Certain version of Hive OS would not allow me to OC the certain card pasted a certain point.
Like the 0.6-208-beta@210818 would not allow me to OC my Power Color RX 6600 XT pass 30.2 MH, but it was stable. When i would OC pass that it would run for a while some times hours and then one of the card would loose hashrate and then LA would go high. Ultimately I would loose all GPU. Only a hard reset fixed the issue. Atert the OS i was able to OC to 32.7 MH with the same cards.
I also notice that when I OC some card RX 6600 XT to 32 MH, they would mine for hours and then loose hashrate, then i would loose the whole rig. For those instances I would need to play with the OC a bit until i found one that was not too much for the card even though the OC are witching acceptable limits for the card.
Also my latest find was that sometimes the Hive GUI or notification will ping me that a rig was down When it is not. In the past, would use my remote system to hard reset the rig and get it up again.
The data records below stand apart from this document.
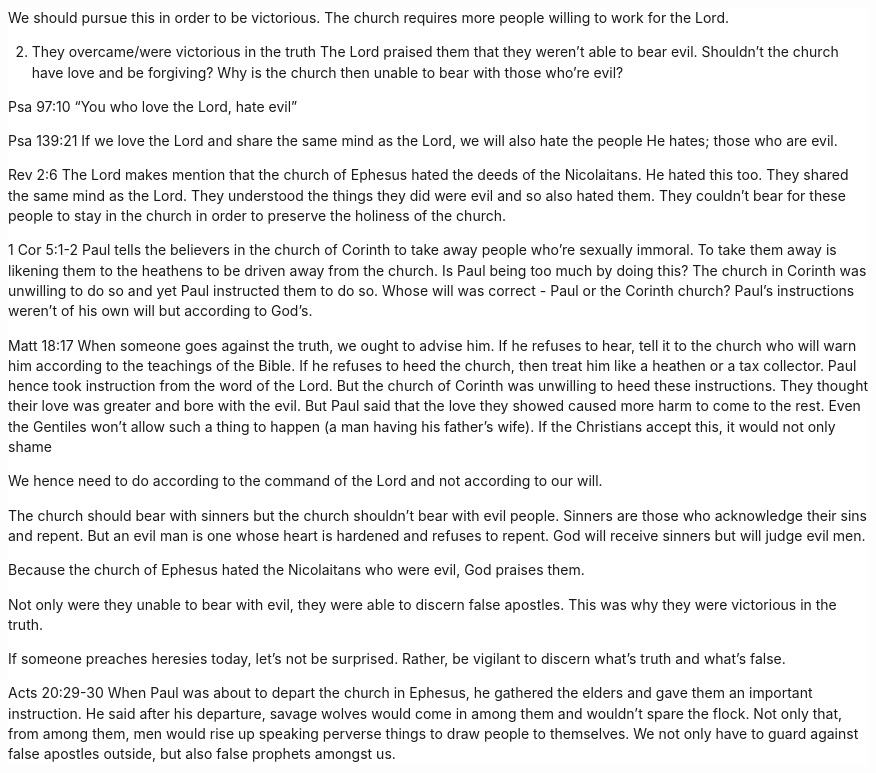 We should pursue this in order to be victorious. The church requires more people willing to work for the Lord. 

2. They overcame/were victorious in the truth
The Lord praised them that they weren’t able to bear evil. Shouldn’t the church have love and be forgiving? Why is the church then unable to bear with those who’re evil?

Psa 97:10
“You who love the Lord, hate evil”

Psa 139:21
If we love the Lord and share the same mind as the Lord, we will also hate the people He hates; those who are evil. 

Rev 2:6
The Lord makes mention that the church of Ephesus hated the deeds of the Nicolaitans. He hated this too. They shared the same mind as the Lord. They understood the things they did were evil and so also hated them. They couldn’t bear for these people to stay in the church in order to preserve the holiness of the church. 

1 Cor 5:1-2
Paul tells the believers in the church of Corinth to take away people who’re sexually immoral. To take them away is likening them to the heathens to be driven away from the church. Is Paul being too much by doing this? The church in Corinth was unwilling to do so and yet Paul instructed them to do so. Whose will was correct - Paul or the Corinth church? Paul’s instructions weren’t of his own will but according to God’s.

Matt 18:17
When someone goes against the truth, we ought to advise him. If he refuses to hear, tell it to the church who will warn him according to the teachings of the Bible. If he refuses to heed the church, then treat him like a heathen or a tax collector. Paul hence took instruction from the word of the Lord. But the church of Corinth was unwilling to heed these instructions. They thought their love was greater and bore with the evil. But Paul said that the love they showed caused more harm to come to the rest. Even the Gentiles won’t allow such a thing to happen (a man having his father’s wife). If the Christians accept this, it would not only shame 

We hence need to do according to the command of the Lord and not according to our will. 

The church should bear with sinners but the church shouldn’t bear with evil people. Sinners are those who acknowledge their sins and repent. But an evil man is one whose heart is hardened and refuses to repent. God will receive sinners but will judge evil men. 

Because the church of Ephesus hated the Nicolaitans who were evil, God praises them.

Not only were they unable to bear with evil, they were able to discern false apostles. This was why they were victorious in the truth. 

If someone preaches heresies today, let’s not be surprised. Rather, be vigilant to discern what’s truth and what’s false. 

Acts 20:29-30
When Paul was about to depart the church in Ephesus, he gathered the elders and gave them an important instruction. He said after his departure, savage wolves would come in among them and wouldn’t spare the flock. Not only that, from among them, men would rise up speaking perverse things to draw people to themselves. We not only have to guard against false apostles outside, but also false prophets amongst us.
But I noticed that if the notification claims that the rig is down, as long as i was on the same network i could use shell in a box to remote in and have a look. and about 90% of the time the rig was up and mining. The issue was just a false reading form the GUI or communication with the server.
Hope this helps: if your rig goes down, Assuming that you do not have any hardware related issues.
step 1 - If on the same network, check with shell in a box to see if it is still mining. this works as well if you have a monitor connected to the rig.
Step 2 - check your OC and make sure they are not too much for the card. Even if they are within acceptable limits, lower them a bit to get a more stable run.
Step 3 - Upgrade or downgrade Hive OS version Test both stable and Beta as betta sometimes works better.